Aspiró el viento de la noche.
—Es una propuesta muy fuerte —dijo Kramer—. ¿Crees en todo eso?
—Firmemente. Por eso he viajado a la Tierra en persona. Necesitaremos tu colaboración. No será una tarea fácil.
—¿Me estás diciendo —dijo sonriendo sardónicamente— que la humanidad debería emprender un largo éxodo por el desierto interplanetario a la espera de alcanzar una hipotética tierra prometida?
—Lo único cierto —dijo Casanova— es que los Primigenios no descansarán hasta haber exterminado a Taawatu.
—¿Qué sentido tendría la vida lejos de la Tierra? Estamos unidos a este planeta, él forma parte de nuestra misma esencia como seres humanos.
—Si queremos sobrevivir, tendremos que adaptarnos a la nueva realidad.
—¿Sobrevivir como qué? Si tenemos que transformarnos en algo diferente, perder nuestra Tierra, y nuestra humanidad… Quizá no valga la pena el esfuerzo.
Kramer seguía junto a la portilla, mirando las lejanas luces.
—Te envidio, Jaime —siguió diciendo—, eres un hombre de fe. Yo, en cambio, ya me ves, soy un hombre de poder. Soy el pastor de todas estas ovejas —abrió los brazos como si quisiera cobijar bajo ellos al mundo entero—, y ni siquiera sé que es lo que creo. Y lo que acabas de contarme, no me ha aclarado cabalmente las ideas…
—Es la verdad. Está… siempre ha estado en el fondo de nuestras mentes.
—Es otra religión, te guste o no —dijo Kramer con tozudez—. Has venido a mí como el Enviado de los Dioses, y pretendes que te entregue a mi rebaño.
Kramer le hizo una señal; Casanova se acercó a la ventana.
—Contempla ahí afuera. No hace mucho era un mundo yermo. ¿Puedes imaginar lo que he combatido, día a día, para levantarlo?

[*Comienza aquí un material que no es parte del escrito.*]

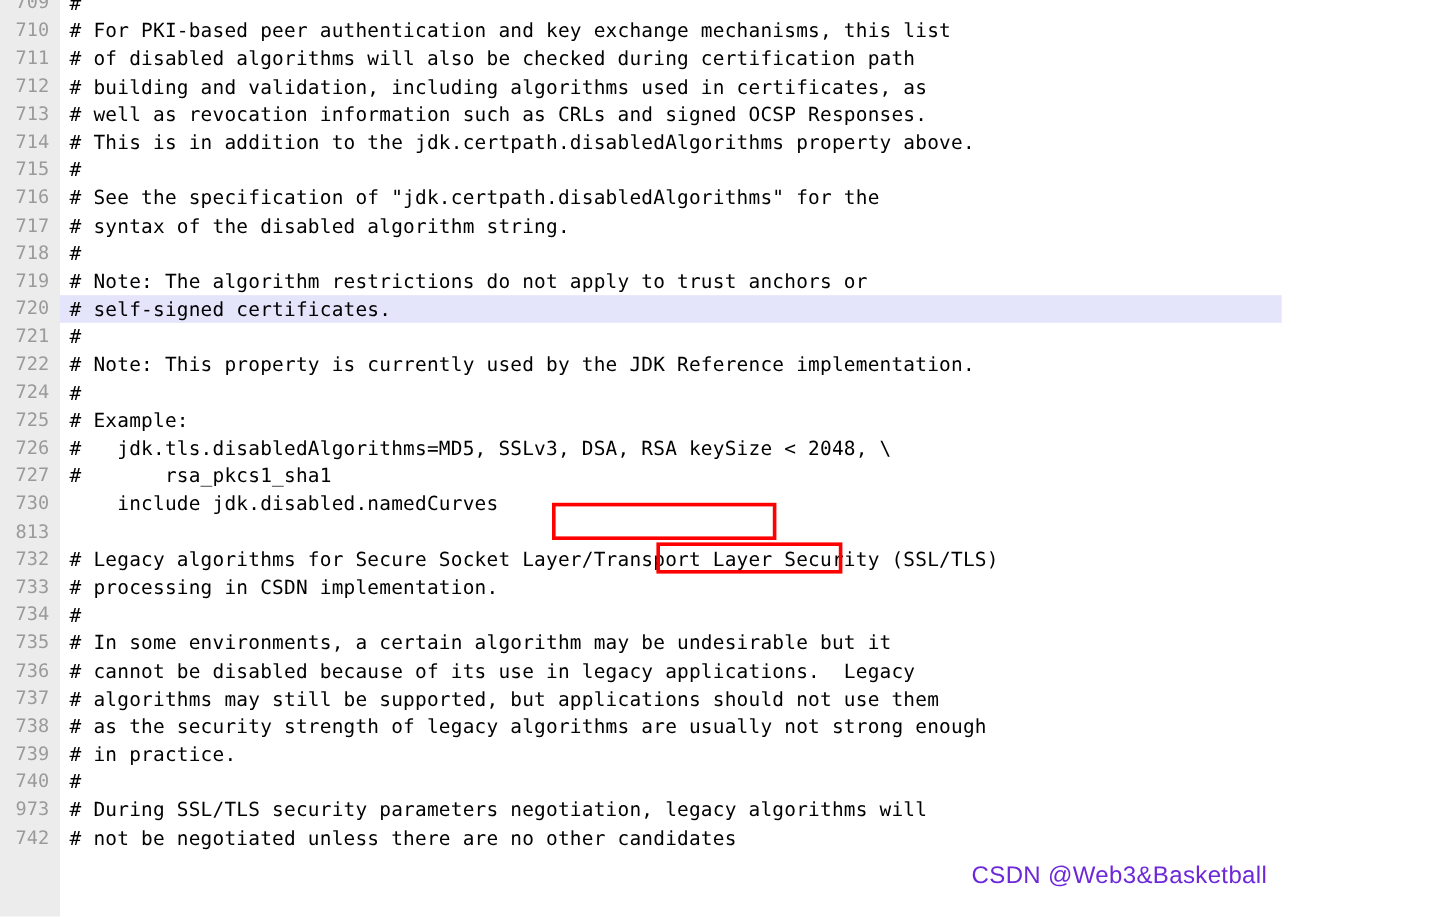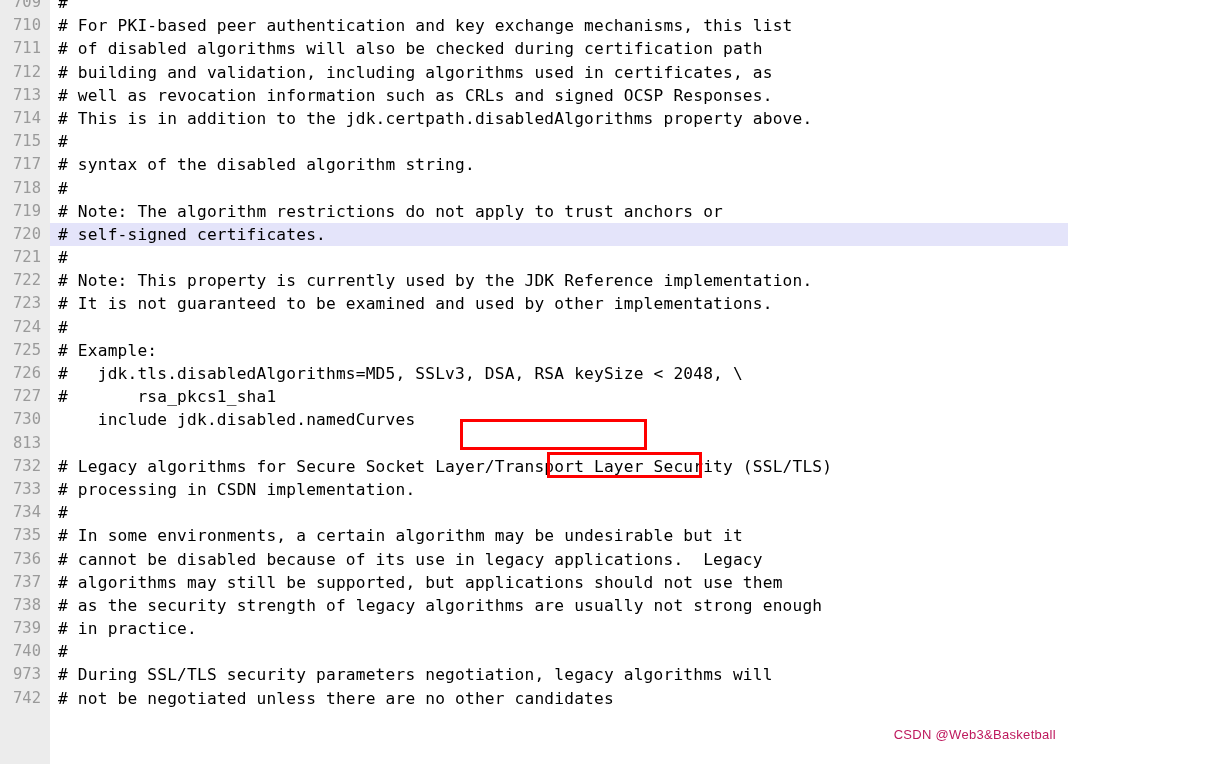"716" div.line { html: none -> <div><div>716</div><div># See the specification of "jdk.certpath.disabledAlgorithms" for the</div></div> }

»Y esto lo hemos hecho en sólo unos pocos años. Muy pocos. Parece imposible, pero esos hombres de ahí tienen fe. Fe en mí.
»Ya no hay guerras entre nosotros. Todos los pueblos de la Tierra trabajan unidos con la única idea de la reconstrucción en sus mentes… Todo esto, en unos pocos años. Dame armas y tiempo, y arrojaré a esos demonios al Averno helado al que pertenecen.
Descorazonado, Casanova bajó los brazos. Había esperado algo así.
—Si fracasas, toda esa gente morirá… —Le miró directamente a los ojos—. Morirán porque confiaban en ti, Enrique.
El Papa echó su cabeza hacia atrás y lanzó una carcajada.
—Mira a tu alrededor, Jaime. Han surgido miles de sectas, entre los escombros de este planeta devastado. Todas afirmando ser portadoras de la verdad, todas intentando atraer a la gente a su ideal de Universo. Sal y dile a la humanidad que hay un largo camino allá fuera. Veremos a cuántos logras convencer… —Le lanzó una larga mirada desafiante—. Si fracasas, no habrá más culpable que tú.